**Requisitos das tarefas:**
a. Transcreva do trecho de origem a parte que começa em "No início do" e termina em "autoritário e utilitarista.".
b. Indique se cada afirmação abaixo está de acordo com o trecho de origem, respondendo "sim" ou "não" e citando literalmente as palavras do trecho que decidem a questão.
(i) Nas montagens escolares do início do século XX, o professor desempenhava o papel de diretor.
(ii) Os aspectos psicológicos eram levados em consideração nessas montagens.
(iii) Os alunos eram responsáveis por criar as marcas dos espetáculos.
c. Enumere todos os aspectos que, segundo o trecho de origem, não eram levados em consideração na realização dos espetáculos.

No início do século XX, ainda em um contexto de ensino dito tradicionalista, quando a montagem de textos dramáticos era realizada nas escolas, elas tinham como objetivo principal a construção de espetáculos, onde o professor desempenhava o papel de diretor, criando marcas e exigindo a “decoreba” dos textos, enquanto os alunos a eles se submetiam incorporando costumes (modelos sociais) propostos pela literatura do período. Dito de outro modo “A perspectiva era de realização de espetáculos acabados, sem que os aspectos educativos, psicológicos e contextuais fossem levados em consideração”1, destacando-se seu caráter de ensino autoritário e utilitarista.

**Registros extraídos:**
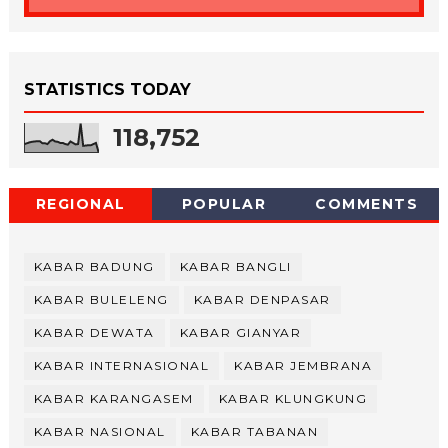
STATISTICS TODAY
118,752
REGIONAL
POPULAR
COMMENTS
KABAR BADUNG
KABAR BANGLI
KABAR BULELENG
KABAR DENPASAR
KABAR DEWATA
KABAR GIANYAR
KABAR INTERNASIONAL
KABAR JEMBRANA
KABAR KARANGASEM
KABAR KLUNGKUNG
KABAR NASIONAL
KABAR TABANAN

**Conjunto de respostas:**
a.
No início do século XX, ainda em um contexto de ensino dito tradicionalista, quando a montagem de textos dramáticos era realizada nas escolas, elas tinham como objetivo principal a construção de espetáculos, onde o professor desempenhava o papel de diretor, criando marcas e exigindo a “decoreba” dos textos, enquanto os alunos a eles se submetiam incorporando costumes (modelos sociais) propostos pela literatura do período. Dito de outro modo “A perspectiva era de realização de espetáculos acabados, sem que os aspectos educativos, psicológicos e contextuais fossem levados em consideração”1, destacando-se seu caráter de ensino autoritário e utilitarista.

b.
(i) Sim: "onde o professor desempenhava o papel de diretor"
(ii) Não: "sem que os aspectos educativos, psicológicos e contextuais fossem levados em consideração"
(iii) Não: "o professor desempenhava o papel de diretor, criando marcas e exigindo a “decoreba” dos textos"

c. educativos, psicológicos, contextuais